Vivian D. Nixon is Executive Director of College & Community Fellowship (CCF), a nonprofit committed to removing individual and structural barriers to higher education for women with criminal record histories and their families. An alumna of CCF’s program, Nixon advocates nationally for criminal justice reform. Nixon is a Columbia University Community Scholar and a recipient of the John Jay Medal for Justice, the Ascend Fellowship at the Aspen Institute, and the Soros Justice Fellowship.

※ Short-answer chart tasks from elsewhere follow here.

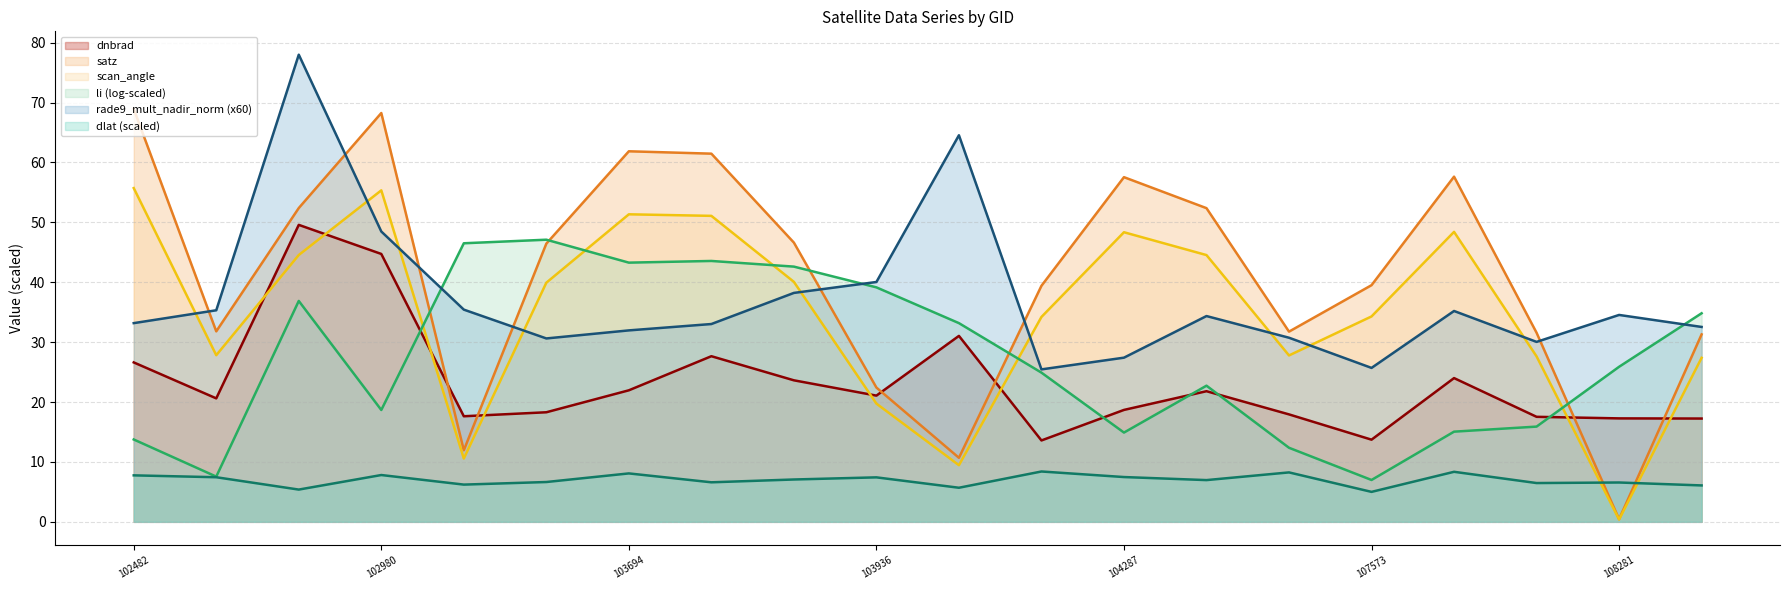

Which label corresponds to the smallest value in the chart?

108281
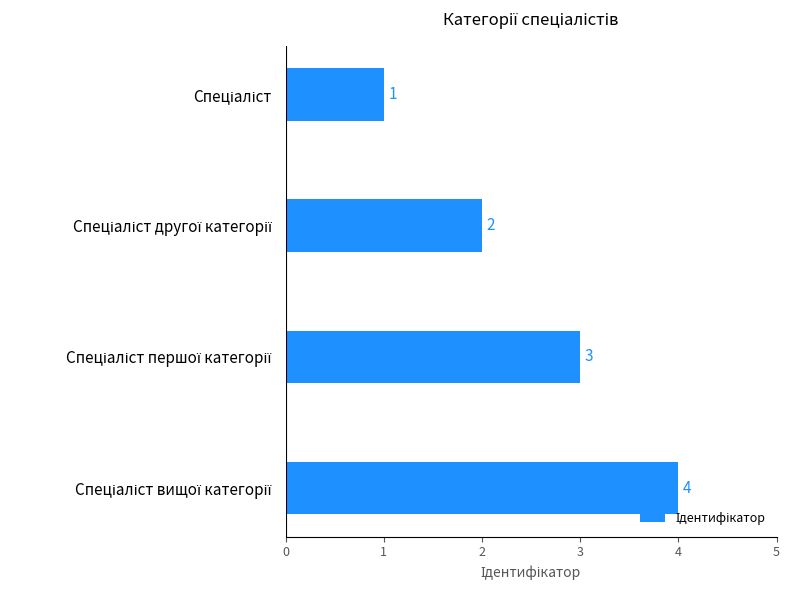

What is the greatest value displayed?

4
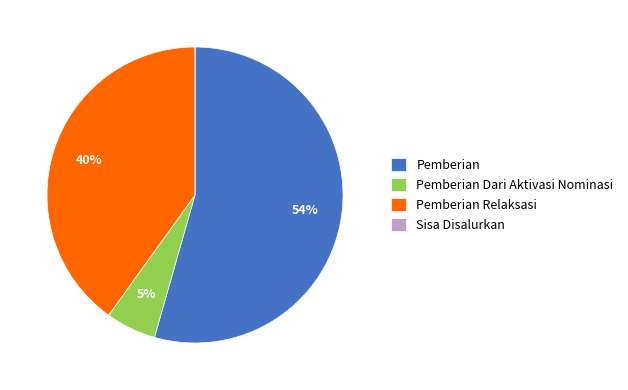

True or false: Pemberian accounts for 54% of the total.

True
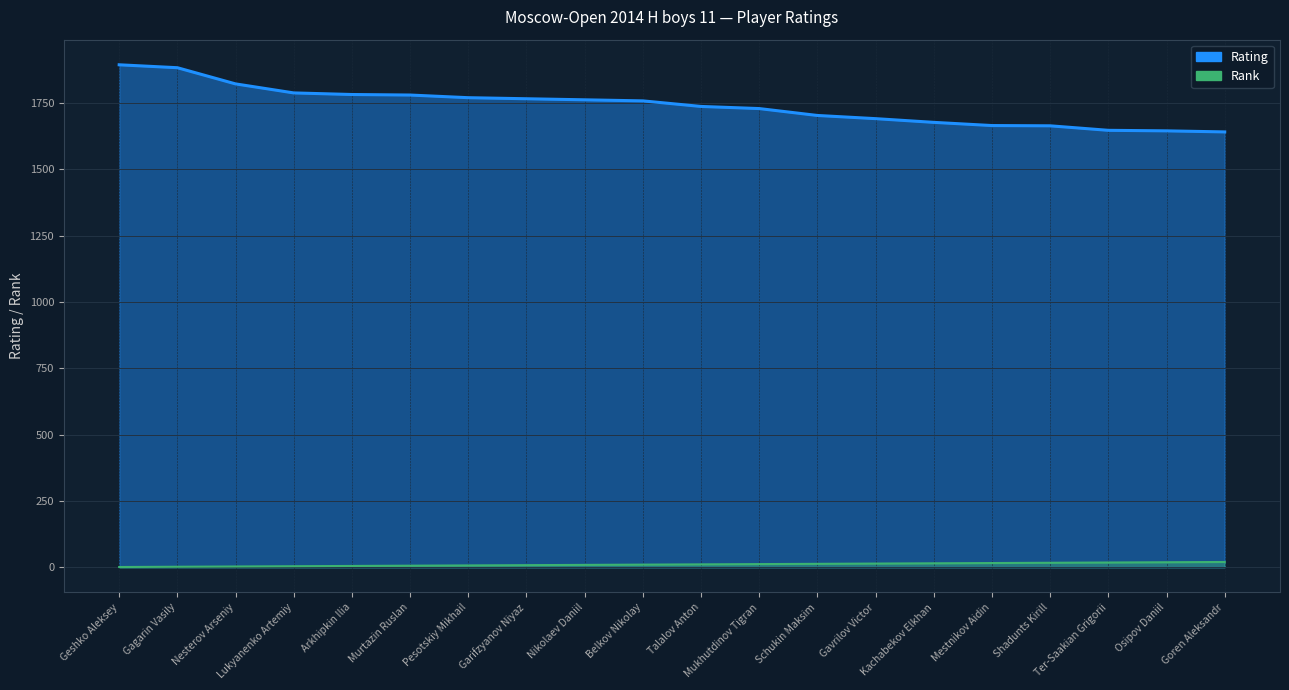

Reading left to right, extract all data points from this chart.

Rating: 1894	1883	1822	1788	1782	1780	1770	1766	1762	1758	1737	1729	1703	1691	1677	1665	1664	1647	1645	1641
Rank: 1	2	3	4	5	6	7	8	9	10	11	12	13	14	15	16	17	18	19	20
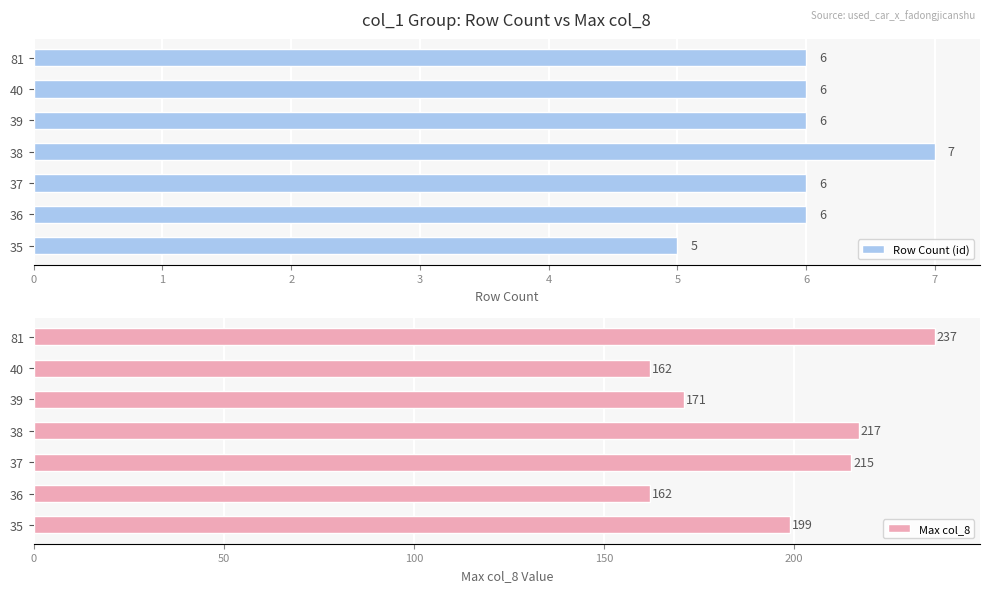

Which category has the highest value in the Row Count (id) series?

38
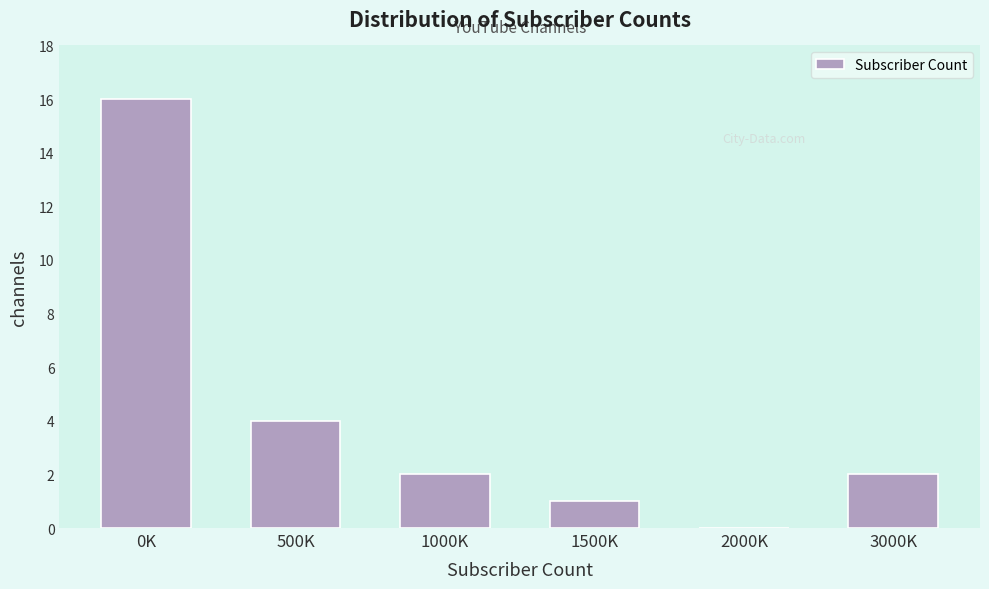

Reading left to right, what are all the values shown in this chart?

0K=16	500K=4	1000K=2	1500K=1	2000K=0	3000K=2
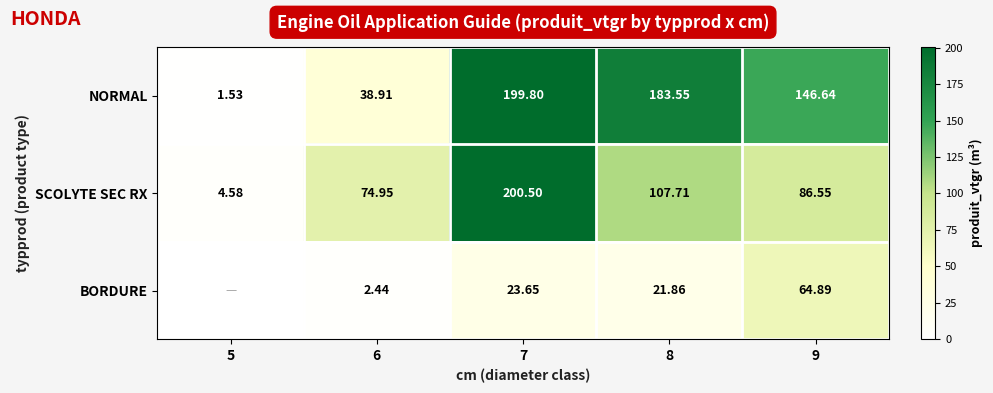

Is the value of NORMAL at 8 greater than the value of BORDURE at 9?

Yes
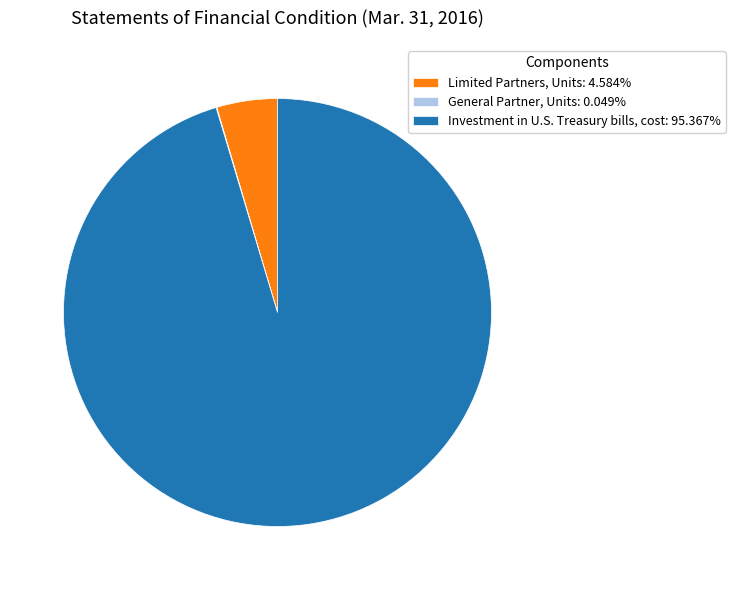

Does Limited Partners, Units: 4.584% account for over 50% of the chart?

No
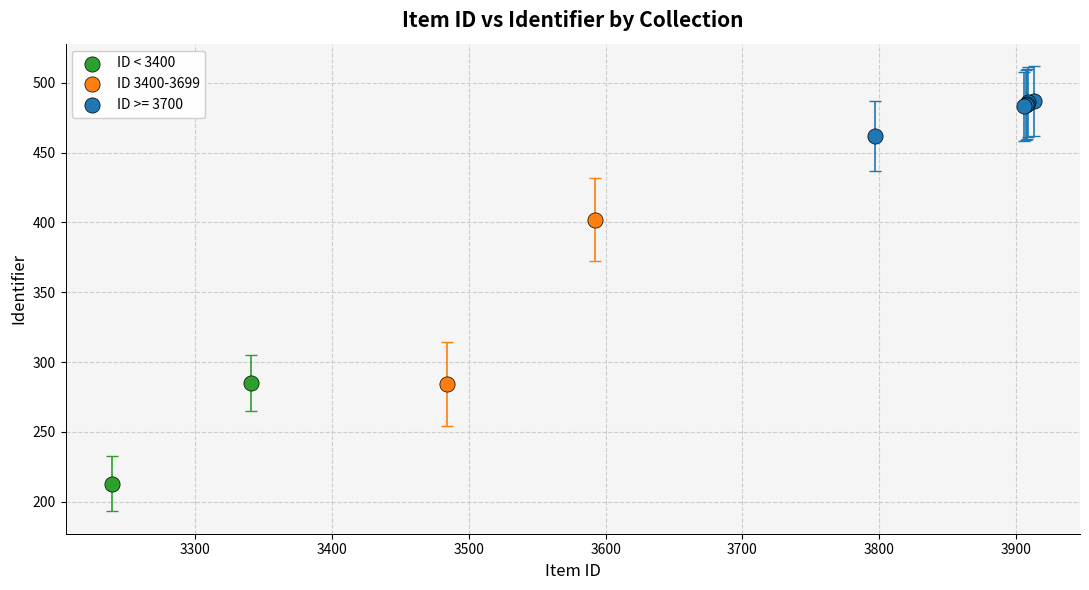

Which series has the largest Y range (max minus min)?

ID 3400-3699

 Kennedy Odede and Jessica Posner Odede

Kennedy Odede and Jessica Posner Odede are New York Times best-selling authors, internationally recognized social entrepreneurs, and the founders of Shining Hope for Communities (SHOFCO), an organization that works to build vibrant, gender equitable services for all. Kennedy grew up in Kibera, one of the largest slums in Africa. He started SHOFCO in 2004 with a 20 cent soccer ball, and was able to turn it into one of the world’s most influential community organizers. Together, Jessica & Kennedy built SHOFCO to what it is today - a grassroots organization that has served and empowered hundreds and thousands of people in the slums of Kenya.

 Jeremy Travis

Jeremy Travis is president of John Jay College of Criminal Justice at the City University of New York. Prior to his appointment, he served as a Senior Fellow in the Urban Institute’s Justice Policy Center, where he launched a national research program focused on prisoner reentry into society. From 1994-2000, Travis directed the National Institute of Justice, the research arm of the U.S. Department of Justice. EDIT

 Jose Vargas

Jose Antonio Vargas is a Pulitzer Prize-winning journalist, filmmaker, and media entrepreneur whose work centers on the changing American identity. After revealing himself to be an illegal immigrant, he found Define American, a non-profit media and culture organization that seeks to elevate the conversation around immigration and citizenship in America, and the founder of #EmergingUS, a media start-up that lives at the intersection of race, immigration, and identity in a multicultural America.